The final poem analyzed for the purposes of this paper was “Suicide Note,” a highly controversial poem of Sexton’s. It is very much like many of her other suicide poems, but it is so carefully constructed in the form of a note left to a “dear friend” that it is said to have possibly been her very own note left before her final and successful attempt. The irony is that “Suicide Note” was actually written ten years before she committed suicide. If she is indeed the persona in this poem, as many tend to believe, it is extremely hard to form an opinion as to whether or not this was a real suicide note written by her and for her own suicide.
After reading the first stanza of this poem, one is immediately aware of what thoughts are taking place in the persona’s mind. She uses symbols such as worms, fields and blood to set the scene for death. After revealing the intentions of the note, the persona introduces the “dear friend” to whom she is speaking. In the following stanzas, Sexton compares her suicide to that of God because he “rode calmly into Jerusalem in search of death.” In the final stanzas, the persona says goodbye and attempts to justify committing suicide once more. The poem reads, “So I will go now without old age or disease, wildly but accurately .” This is only another reference to the earlier statement made about God traveling in search of death – He went willingly and healthily, not of old age or anywhere near unanticipated death.
To conclude the discussion of “Suicide Note,” it is important to once again consider the use of “I” in the poem.
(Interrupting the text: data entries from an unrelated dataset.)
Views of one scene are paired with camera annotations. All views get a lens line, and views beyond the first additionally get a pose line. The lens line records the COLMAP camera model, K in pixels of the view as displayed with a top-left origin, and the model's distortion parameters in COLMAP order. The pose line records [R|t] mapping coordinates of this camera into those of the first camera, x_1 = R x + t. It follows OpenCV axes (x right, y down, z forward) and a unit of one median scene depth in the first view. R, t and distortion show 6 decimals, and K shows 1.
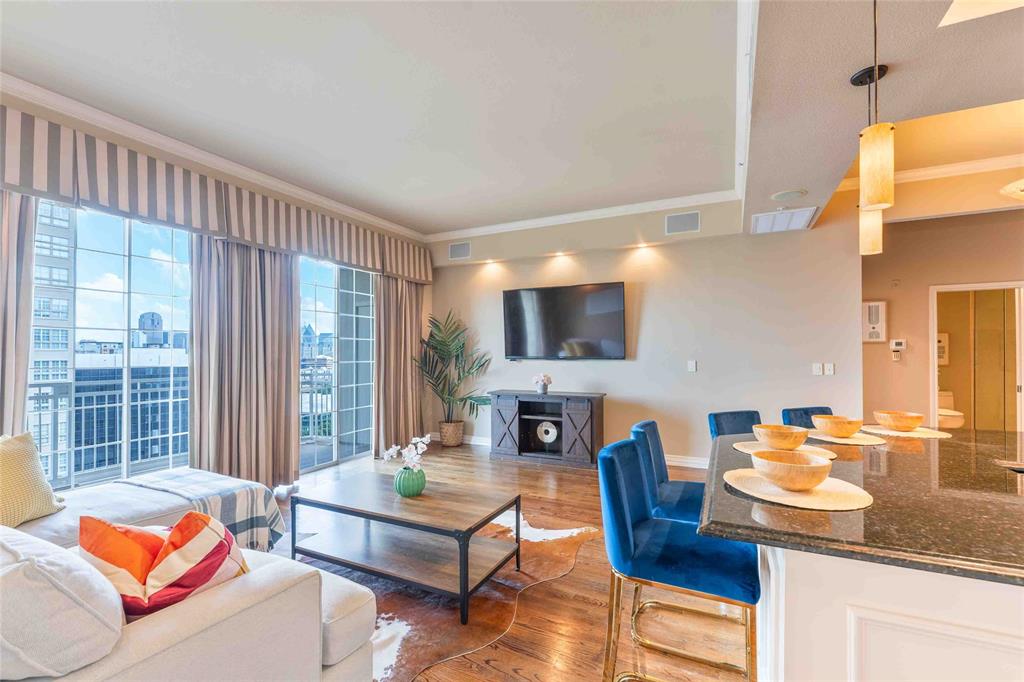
lens RADIAL K [[444.8, 0, 512.0], [0, 444.8, 341.0], [0, 0, 1]] dist [-0.011300, -0.000313]
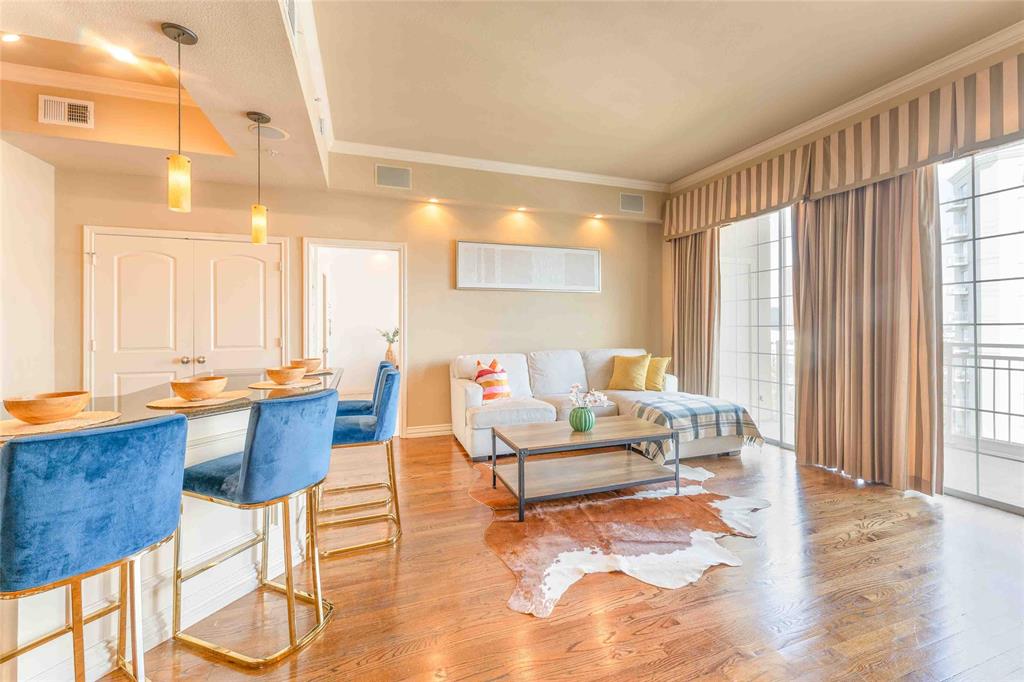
lens RADIAL K [[412.2, 0, 507.6], [0, 412.2, 325.5], [0, 0, 1]] dist [-0.001133, -0.000151]
pose [[-0.709819, -0.001785, -0.704382, 0.350452], [0.028127, 0.999127, -0.030875, 0.044988], [0.703822, -0.041727, -0.709149, 0.824354]]
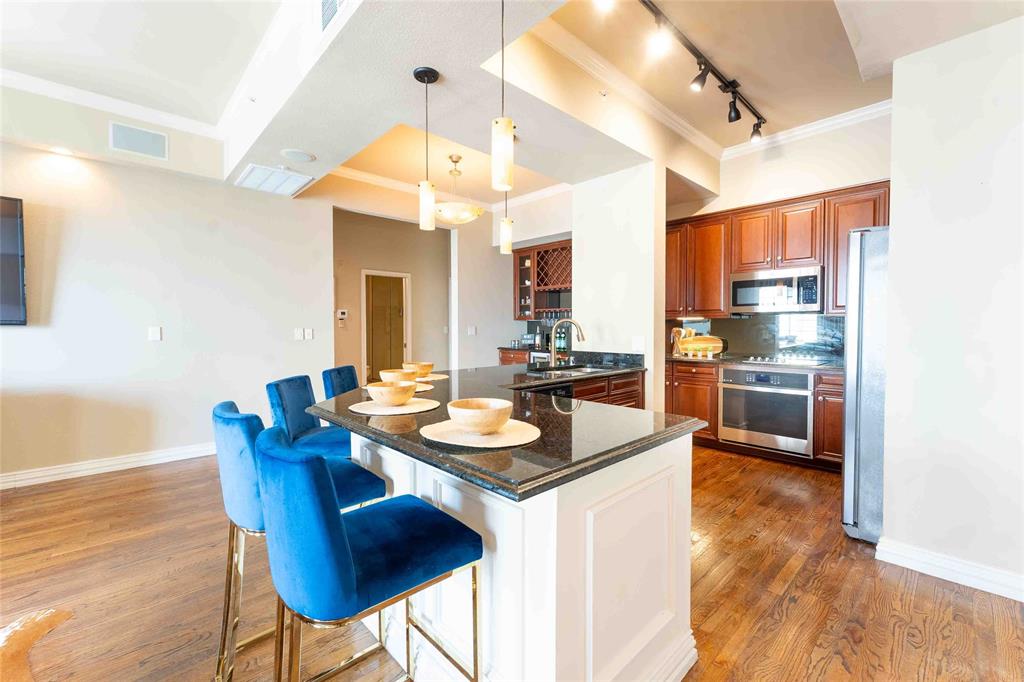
lens RADIAL K [[420.0, 0, 529.9], [0, 420.0, 338.1], [0, 0, 1]] dist [-0.003224, -0.000306]
pose [[0.336183, -0.027271, 0.941402, -0.062200], [-0.031008, 0.998718, 0.040004, 0.014570], [-0.941286, -0.042640, 0.334906, 0.132384]]
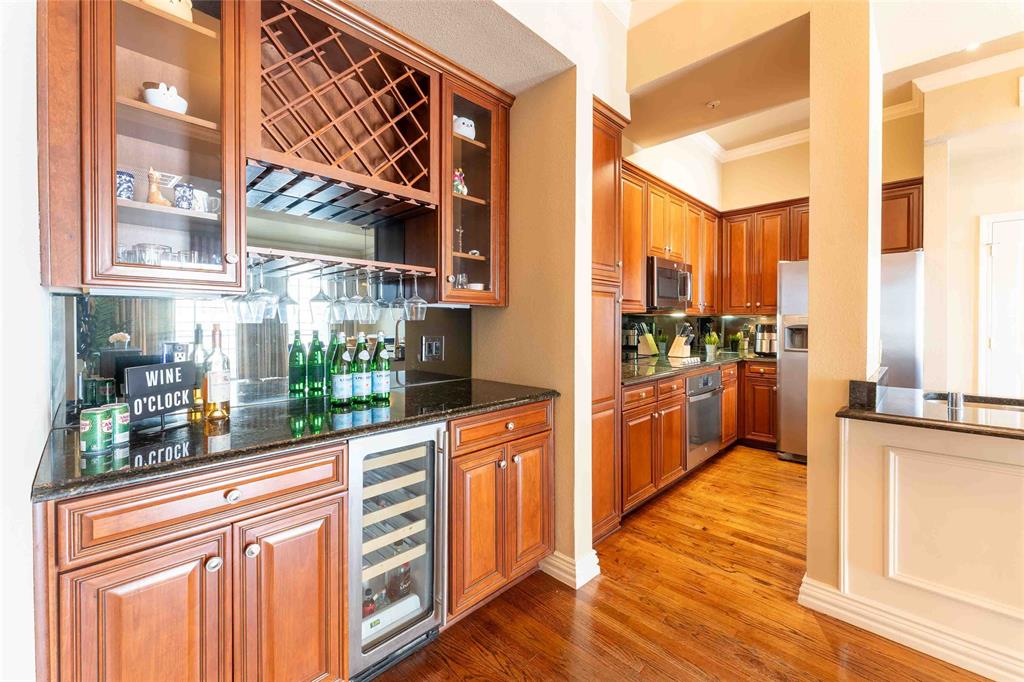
lens RADIAL K [[426.1, 0, 514.8], [0, 426.1, 327.2], [0, 0, 1]] dist [-0.000986, -0.000013]
pose [[-0.948255, -0.002598, 0.317498, 0.839771], [-0.011125, 0.999624, -0.025046, 0.036366], [-0.317314, -0.027282, -0.947928, 0.723254]]
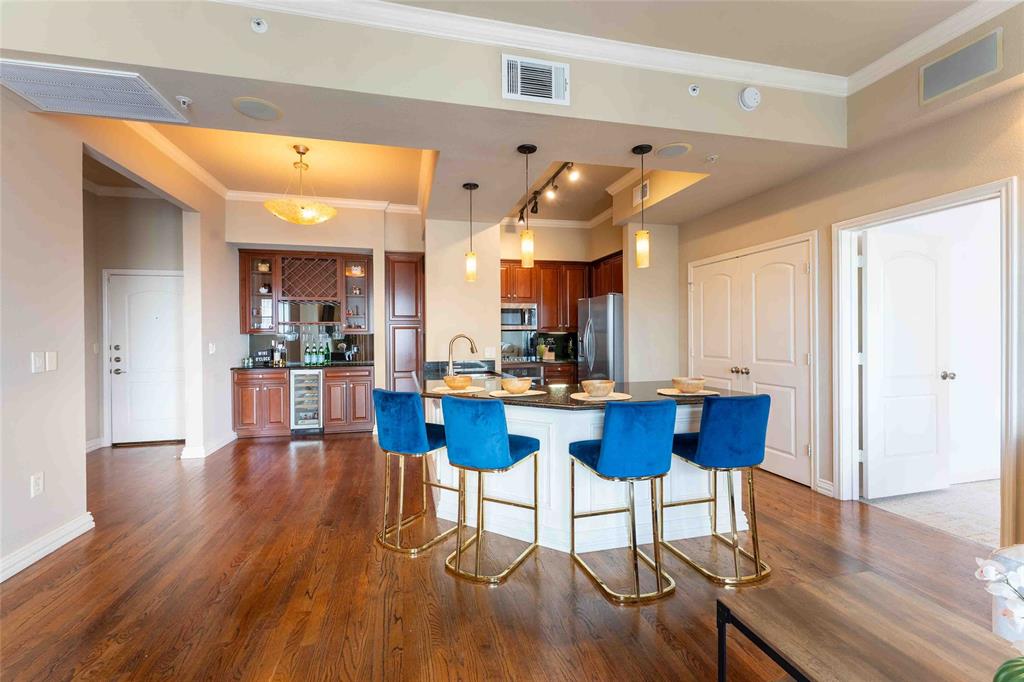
lens RADIAL K [[413.2, 0, 499.1], [0, 413.2, 336.2], [0, 0, 1]] dist [0.000330, 0.000026]
pose [[-0.633479, 0.002912, 0.773755, -0.086152], [-0.018419, 0.999653, -0.018842, 0.026183], [-0.773541, -0.026187, -0.633205, 0.757459]]
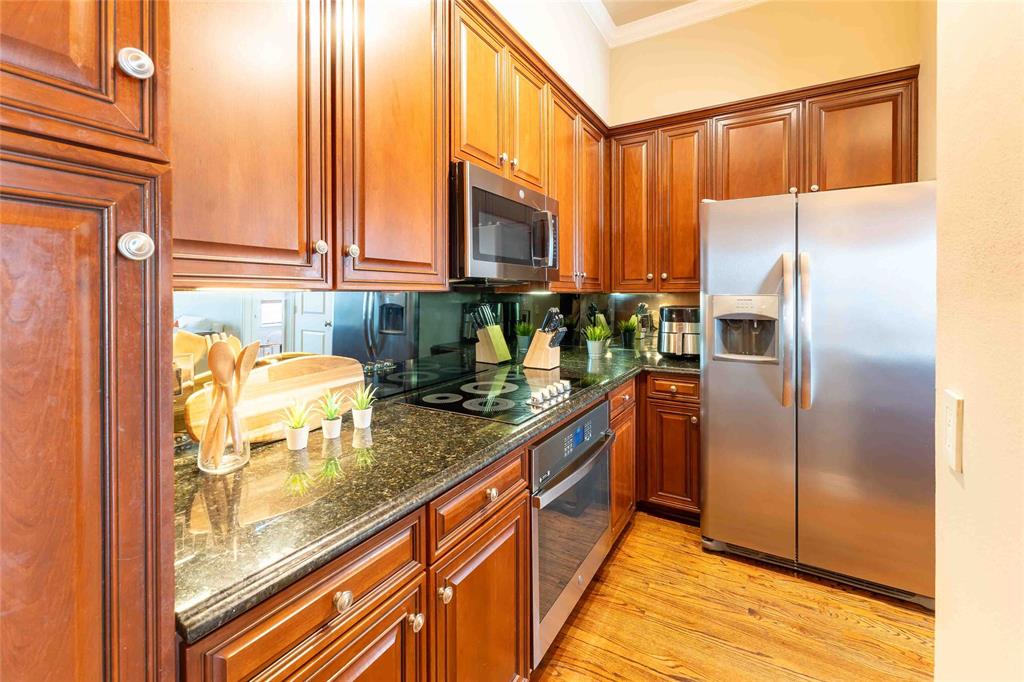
lens RADIAL K [[438.3, 0, 510.7], [0, 438.3, 298.3], [0, 0, 1]] dist [-0.000355, -0.000090]
pose [[-0.995255, 0.000157, 0.097303, 0.786583], [-0.002895, 0.999508, -0.031227, 0.009134], [-0.097260, -0.031361, -0.994765, 0.325477]]
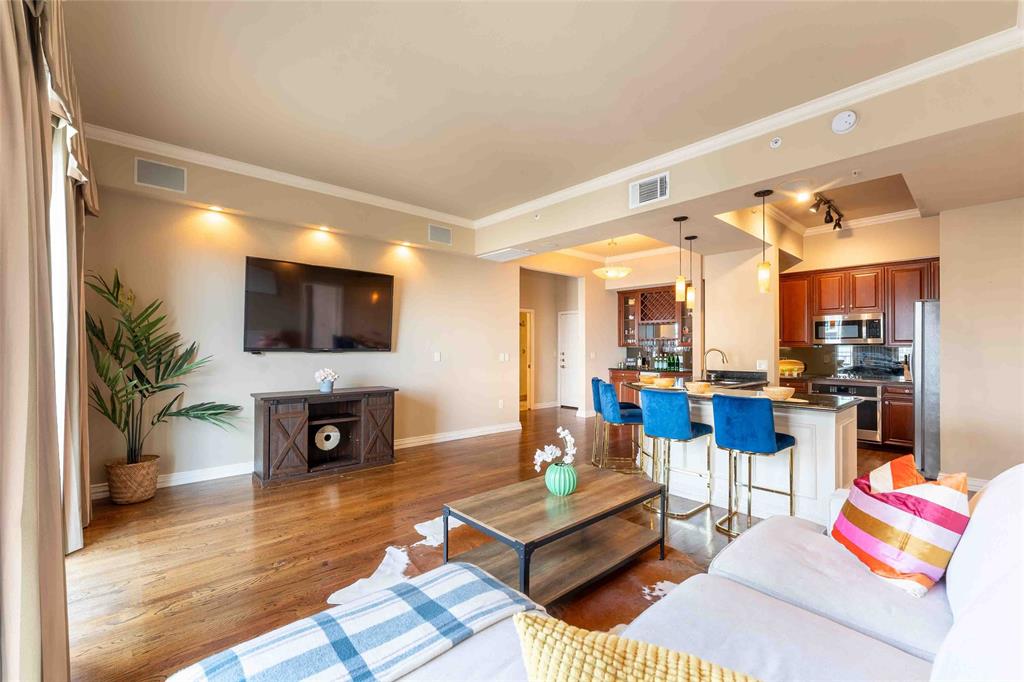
lens RADIAL K [[431.2, 0, 513.6], [0, 431.2, 346.3], [0, 0, 1]] dist [-0.003753, -0.000173]
pose [[0.365489, 0.004457, 0.930805, -0.560398], [-0.034412, 0.999370, 0.008727, 0.011084], [-0.930179, -0.035221, 0.365412, 0.375067]]
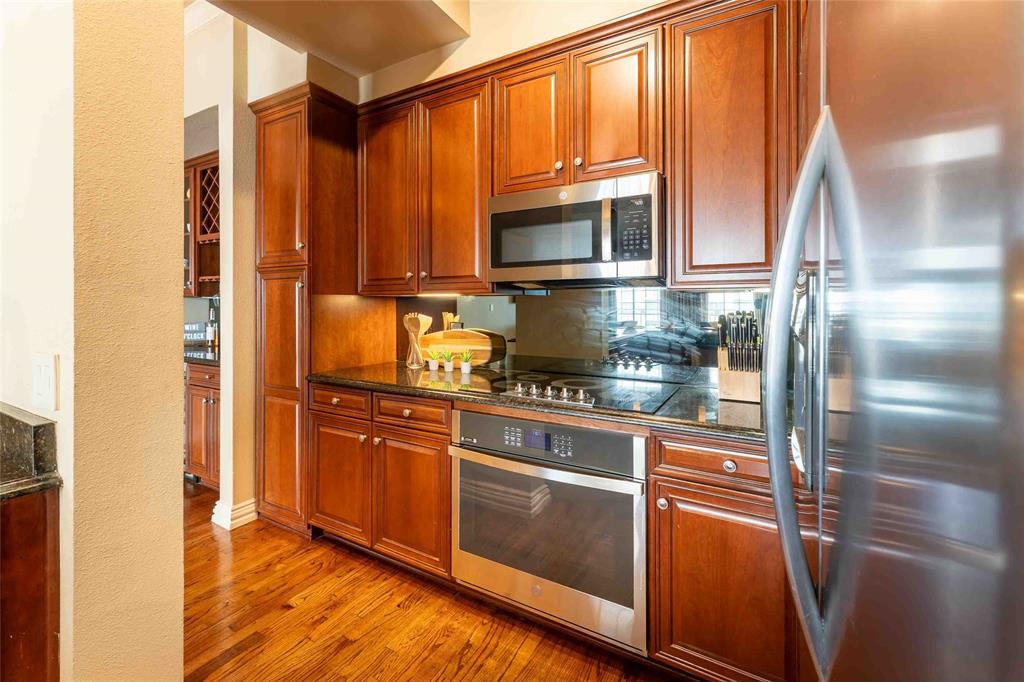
lens RADIAL K [[422.8, 0, 513.2], [0, 422.8, 306.3], [0, 0, 1]] dist [0.000161, 0.000006]
pose [[0.073816, 0.000019, 0.997272, 0.465054], [-0.035912, 0.999351, 0.002639, 0.006228], [-0.996625, -0.036009, 0.073769, -0.010537]]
The majority of Sexton’s poems contain the first person perspective, possibly to infer that she is indeed the persona of her poetry. However, she also uses different perspectives in other poems, such as the different points of view in “Her Kind.” Nevertheless, “Suicide Note,” whether an actual suicidal letter or just another poem explaining the longing for death, is indeed an important poem to read when analyzing and gaining further understanding of the writing of Anne Sexton.
In conclusion, Anne Sexton’s poetry basically revolves around the theme of death and dying to hopefully go to a better place. Throughout her life, she believed that she was destined to be unhappy and live in sorrow. She used her poetry to paint pictures of her misery, her longing to be at peace, and her desire to simply “split from her life.” As we know, Anne Sexton eventually got what she was wishing for when she committed suicide in her garage. Although her life was indeed tragic and somewhat mysterious, her poetry reveals a great deal to us today. Her expertise in using poetic elements to successfully relate to theme is quite unique. “The Starry Night”, “Her Kind”, “Wanting to Die” and “Suicide Note” are prime examples of that fact. She simply wrote about her life and its miseries and presented it, using the elements of poetry, so that everyone could understand what she was longing for.